Les yeux sur le titre

Même si elle a subi son premier revers en carrière dans cette nouvelle période de grâce, elle l’a exorcisé en triomphant de celle qui l’avait battue, Elizabeth Chavez Espinoza, à Québec en janvier dernier.

La Leïla Beaudoin prépandémique aurait peut-être eu des doutes face à ce genre de défi, mais c’est fini.

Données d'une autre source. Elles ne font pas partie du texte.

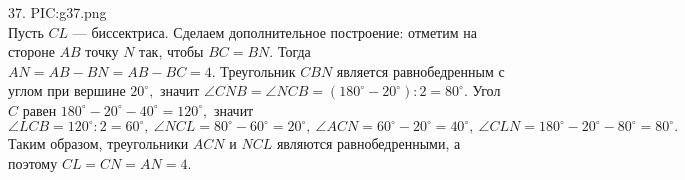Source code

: 37. {{PIC:g37.png}}\\
Пусть $CL$ --- биссектриса. Сделаем дополнительное построение: отметим на стороне $AB$ точку $N$ так, чтобы $BC=BN.$ Тогда $AN=AB-BN=AB-BC=4.$ Треугольник $CBN$ является равнобедренным с углом при вершине $20^\circ,$ значит $\angle CNB=\angle NCB=(180^\circ-20^\circ):2=80^\circ.$ Угол $C$ равен $180^\circ-20^\circ-40^\circ=120^\circ,$ значит $\angle LCB=120^\circ:2=60^\circ,\ \angle NCL=80^\circ-60^\circ=20^\circ,\ \angle ACN=60^\circ-20^\circ=40^\circ,\ \angle CLN=180^\circ-20^\circ-80^\circ=80^\circ.$ Таким образом, треугольники $ACN$ и $NCL$ являются равнобедренными, а поэтому $CL=CN=AN=4.$\\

Cette chance de rapporter une ceinture à la maison, elle la prend à bras le corps.

«Si j’avais eu une chance de combat de championnat comme ça, je ne me serais peut-être pas vue gagner, mais là je veux gagner, je sais que je suis capable de le faire et ensuite je vise le Championnat du monde.

«Avant, je ne visais pas nécessairement le Championnat du monde parce que je me disais que ça ne se pouvait pas que je rivalise avec les filles que je regarde boxer, mais là je me vois boxer avec ces filles-là et même les battre.»

Beaudoin a aussi expliqué que les choses étaient un peu différentes en boxe féminine, où une défaite influe souvent moins sur le classement de la pugiliste.

«Si j’avais été un gars, ça aurait peut-être plus joué au niveau de mon classement parce qu’ils sont 1000 ou 2000 dans une catégorie. Je suis dans une catégorie où il y a beaucoup de filles, on est 200. Dans certaines catégories, il y a 30 ou 40, voire 20 filles.

«Je travaille extrêmement fort. J’avais tous les outils avec moi pour être encore plus forte, développer des meilleures aptitudes de boxe. C’est la qualité du travail que j’ai fait avec mes coachs qui va faire la différence samedi.

«D’aller venger cette défaite m’a rétablie dans les classements.»